Consigne
Rédigez la suite du texte sur la notion fiscale de petite entreprise, en partant de sa dernière phrase.

*** Texte à étudier ***

Le concept de « petites entreprises » a été modifié par la loi sur les dispositions fiscales. Suite à cet amendement, davantage d’entreprises peuvent être considérées comme des petites entreprises.

 

Définition

Pour la définition du concept de « petite entreprise », il a été fait référence à l’article 1:24, §§ 1 à 6 du Code des sociétés et des associations. Dans cet article, seules les sociétés sont considérées comme des petites entreprises. Le législateur a maintenant remédié à cette situation en élargissant la définition.

Une petite entreprise est :

  • soit une société qui est considérée comme une petite entreprise en vertu de l’article 1:24, §§ 1 à 6 du Code des sociétés et des associations ;
  • soit une entreprise qui n’est pas une société, c’est-à-dire une autre entité juridique ou une personne physique, mais qui remplit néanmoins les critères énoncés à l’article 1:24 §§1 à 6.

 

Les critères de l’article 1:24, §§ 1 à 6, sont les suivants :

  • Les entreprises qui, à la date du bilan du dernier exercice clôturé, ne dépassent pas plus d’un des critères suivants :
  • nombre de travailleurs en moyenne annuelle : 50 ;
  • chiffre d’affaires annuel, hors taxe sur la valeur ajoutée : 9 000 000 € ;
  • total du bilan : 4 500 000 € ;
  • le fait de dépasser ou de ne plus dépasser plus d’un des critères visés au paragraphe 1er n’a d’incidence que si cette circonstance se produit pendant deux exercices consécutifs ;
  • l’application des critères fixés au paragraphe 1er aux sociétés qui commencent leurs activités fait l’objet d’une estimation de bonne foi au début de l’exercice ;
  • lorsque l’exercice a exceptionnellement une durée inférieure ou supérieure à 12 mois, cette durée ne pouvant pas dépasser 24 mois moins un jour calendrier, le montant du chiffre d’affaires à l’exclusion de la taxe sur la valeur ajoutée, visé au paragraphe 1er, est multiplié par une fraction dont le dénominateur est douze et le numérateur le nombre de mois compris dans l’exercice considéré, tout mois commencé étant compté pour un mois complet ;
  • le nombre moyen de travailleurs visé au paragraphe 1er est la moyenne du nombre de travailleurs exprimés en équivalents temps plein enregistrés dans la base de données DIMONA.

*** Extraits de données ***

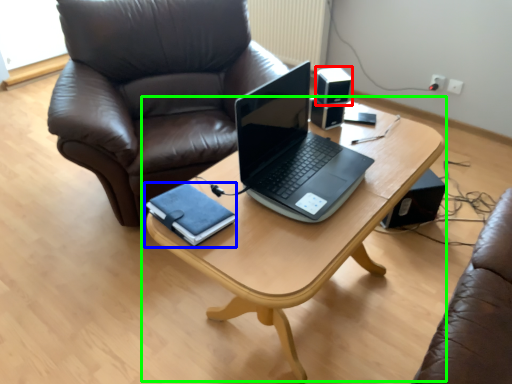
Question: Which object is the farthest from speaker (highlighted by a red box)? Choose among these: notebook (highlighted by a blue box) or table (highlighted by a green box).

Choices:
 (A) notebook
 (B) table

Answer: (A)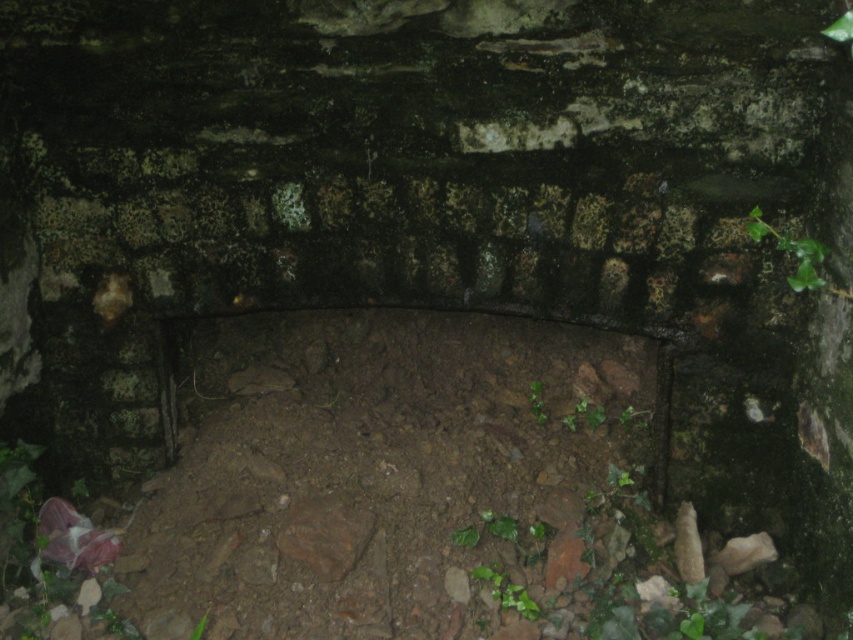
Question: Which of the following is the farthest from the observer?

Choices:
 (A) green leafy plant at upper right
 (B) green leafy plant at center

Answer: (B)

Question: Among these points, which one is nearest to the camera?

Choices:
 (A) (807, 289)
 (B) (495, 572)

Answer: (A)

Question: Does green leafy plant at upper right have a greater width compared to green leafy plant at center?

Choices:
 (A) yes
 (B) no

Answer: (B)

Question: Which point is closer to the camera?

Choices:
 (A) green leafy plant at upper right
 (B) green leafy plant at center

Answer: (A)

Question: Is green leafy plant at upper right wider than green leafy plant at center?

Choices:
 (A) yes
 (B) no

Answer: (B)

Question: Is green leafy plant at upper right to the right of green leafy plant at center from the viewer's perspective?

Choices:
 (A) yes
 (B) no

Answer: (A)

***

Réponse
  • Le nombre des travailleurs exprimé en équivalents à temps plein est égal au volume de travail exprimé en équivalents à temps plein, à calculer pour les travailleurs occupés à temps partiel sur la base du nombre conventionnel d’heures à prester par rapport à la durée normale de travail d’un travailleur à temps plein comparable ;
  • dans le cas d’une société liée à une ou plusieurs autres, visé à l’article 1:20, les critères en matière de chiffre d’affaires et de total du bilan, visés au paragraphe 1er, sont déterminés sur une base consolidée ; quant au critère en matière de travailleurs occupés, le nombre de travailleurs, calculé selon les dispositions du paragraphe 5, occupés en moyenne annuelle par chacune des sociétés liées est additionné ;
  • le paragraphe 6 n’est pas applicable à d’autres sociétés que les sociétés mères, sauf si de telles sociétés sont constituées à seule fin d’éviter le rapportage d’informations.

 

Conséquences

Le concept de petites entreprises est important pour certains avantages fiscaux, notamment la dispense partielle de versement du précompte professionnel pour les jeunes entreprises et la réduction AIP pour le secteur lucratif. Pour les petites entreprises, il existe également des conditions plus souples concernant la dispense partielle du précompte professionnel en raison de la formation ; les employés doivent avoir suivi des cours de formation d’une durée totale de 38 heures pendant une période ininterrompue de 75 jours civils.

 

Cette modification est entrée en vigueur le 25 juillet 2022.

 

Source : Loi du 5 juillet 2022 portant des dispositions fiscales diverses, M.B. du 15 juillet 2022.